Le 8 juillet 1970, l'arrêté d'approbation d'un nouveau plan d'urbanisme du Vésinet était signé par le Préfet des Yvelines et, le 10 juillet, l'arrêté d'inscription de l'ensemble des zones résidentielles rédigé en ces termes : « Est inscrit sur l'Inventaire des Sites pittoresques du Département des Yvelines l'ensemble du secteur résidentiel d'habitations individuelles de la commune du Vésinet », était signé par le Ministre des Affaires Culturelles. [Arrêté ministériel du 10 juillet 1970].

Ces arrêtés de classement et d'inscription avalisent le développement de la commune selon le plan la partageant en trois types de territoires en les dotant d'une protection graduée  :

  • Un espace public, paysager, œuvre du Comte de Choulot, classé parmi les sites du département, inconstructible.
  • Un espace privé, caractérisé par sa nature pavillonnaire et très arborée, nécessitant des règles strictes destinées à éviter le morcellement, à préserver le caractère pittoresque (étymologiquement « ce qui mérite d'être peint » ou plus généralement « ce qui attire l'attention, charme ou amuse par un aspect original ») et la richesse architecturale, inscrit sur l'Inventaire des Sites pittoresques du département.
  • Un espace circonscrit d'habitations principalement collectives, d'activités commerciales et de services nécessaires à la vie de la commune, prévues dès la création de la ville-parc (le Village, le Quartier des Charmettes, le Quartier du Rond-Point) ou édifiés plus tardivement (Quartier Princesse, Ilot des Courses).

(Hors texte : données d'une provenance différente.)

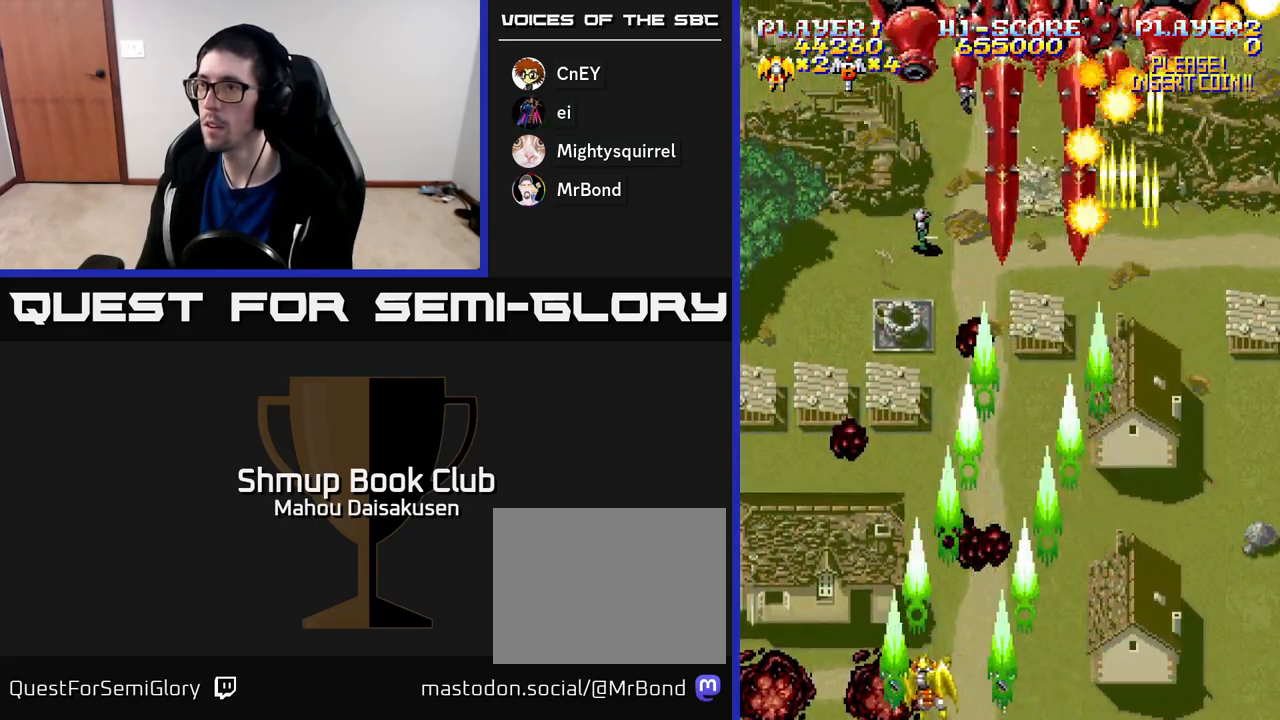
{"buttons": ["A", "DPAD_RIGHT"], "right_stick": "center", "events": [[33, "DPAD_LEFT", "up"], [33, "DPAD_UP", "down"], [83, "DPAD_RIGHT", "down"], [267, "DPAD_UP", "up"]]}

D'autre part, le premier règlement d'urbanisme, déclaré d'intérêt public en 1937, avait pris en compte « l'existant » en divisant le secteur pavillonnaire en trois zones définies par le degré de morcellement. L'arrêté d'inscription de 1970 n'a pas tenu compte de ce zonage et n'a retenu que le principe général voulu par les concepteurs de la ville-parc, à savoir  : des maisons dans des jardins arborés.
Ce cas, unique en France, d'une ville entièrement paysagère, en fait un modèle d'urbanisme mondialement reconnu, appartenant au patrimoine national. [1, 3]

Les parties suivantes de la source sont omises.